We won’t do your dirty work for you, the Montana court said to the Supreme Court. If you want to destroy our campaign finance laws, you do it. It was a remarkable act of defiance; equally remarkable were the two dissents, which said, in essence, we agree that Citizens United is bantha fodder, but believe the case still governs this one.

American Tradition quickly recruited James Bopp, the Darth Vader of campaign-finance regulation, to represent it before the Supreme Court. Bopp petitioned the Court for a stay of the Western Tradition ruling, which was unsurprisingly granted. The Court had at least the option of summarily reversing the decision, and sending it back to Montana—a procedure known a GVR (“grant, vacate, and remand”). Tom Goldstein is not surprised by its decision not to do that—it would be unusual for even this Court to be so high-handed with a state supreme court.  It’s still possible it will consider a formal cert. petition and then reverse the Montana decision without hearing oral argument.

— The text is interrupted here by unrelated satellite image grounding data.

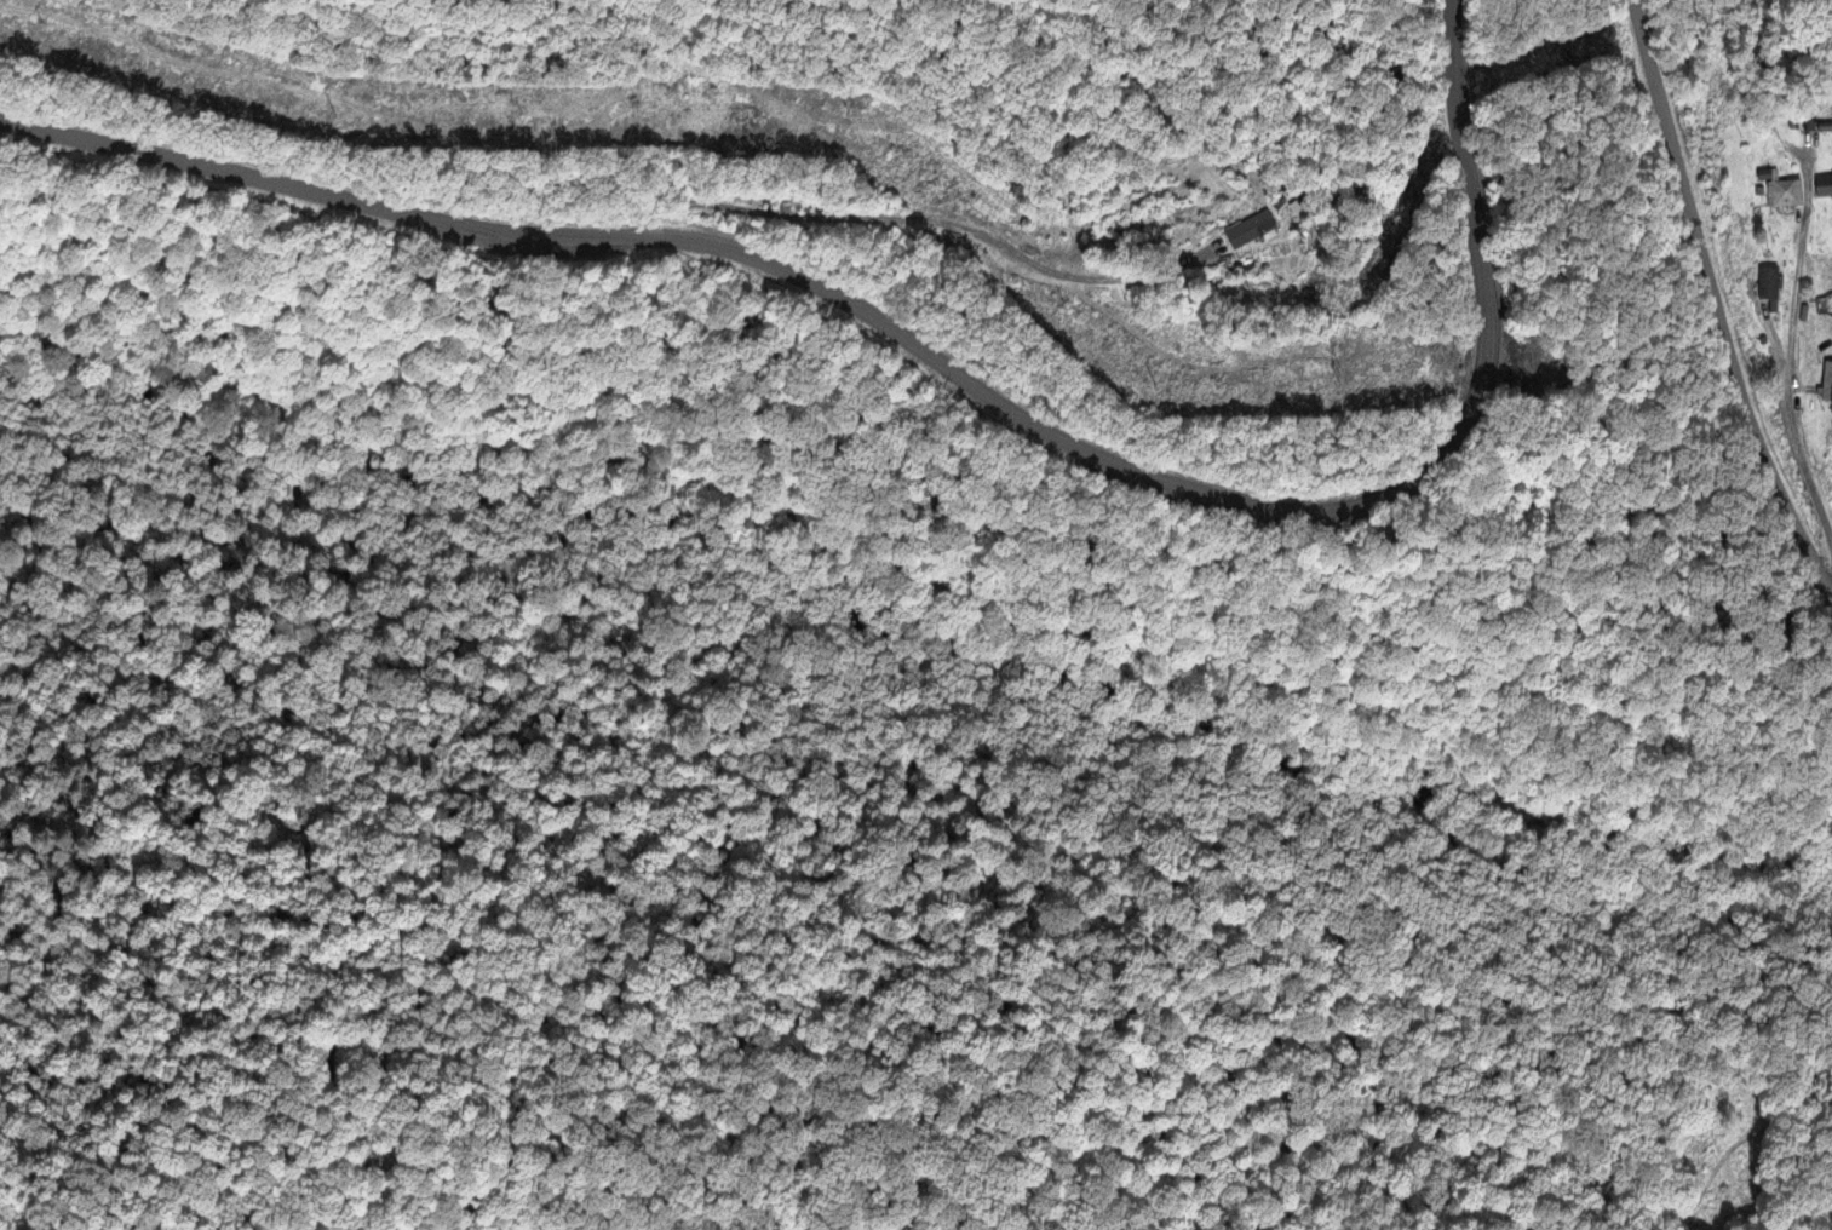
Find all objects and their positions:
building: (1810, 122)
building: (1822, 185)
building: (1783, 191)
road: (911, 223)
building: (1235, 228)
building: (1766, 282)
road: (1718, 289)
road: (1796, 347)
road: (954, 375)
building: (1826, 379)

But it’s also just possible that the right-wing glacier may begin to melt. What is happening in campaign finance isn’t good for either party. And if this were a Western movie, the Montana justices would be Roy Rogers and American Tradition would have a very twirlable black moustache. (“[I]f you decide to support this program, no politician, no bureaucrat, and no radical environmentalist will ever know you helped make this program possible,” they tell donors.) At least one of the five-member majority (you fill in the name) may be repenting a hasty vote.

History shows that Supreme Courts sometimes, without quite admitting it, rethink their mistakes. They begin to limit and distinguish them, until finally the cases end up as dead letters.

The Court has asked us to speak. Lawyers and activists unhappy with Citizens United would be fools to pass up this chance to draw nigh and be heard. Let the briefing begin.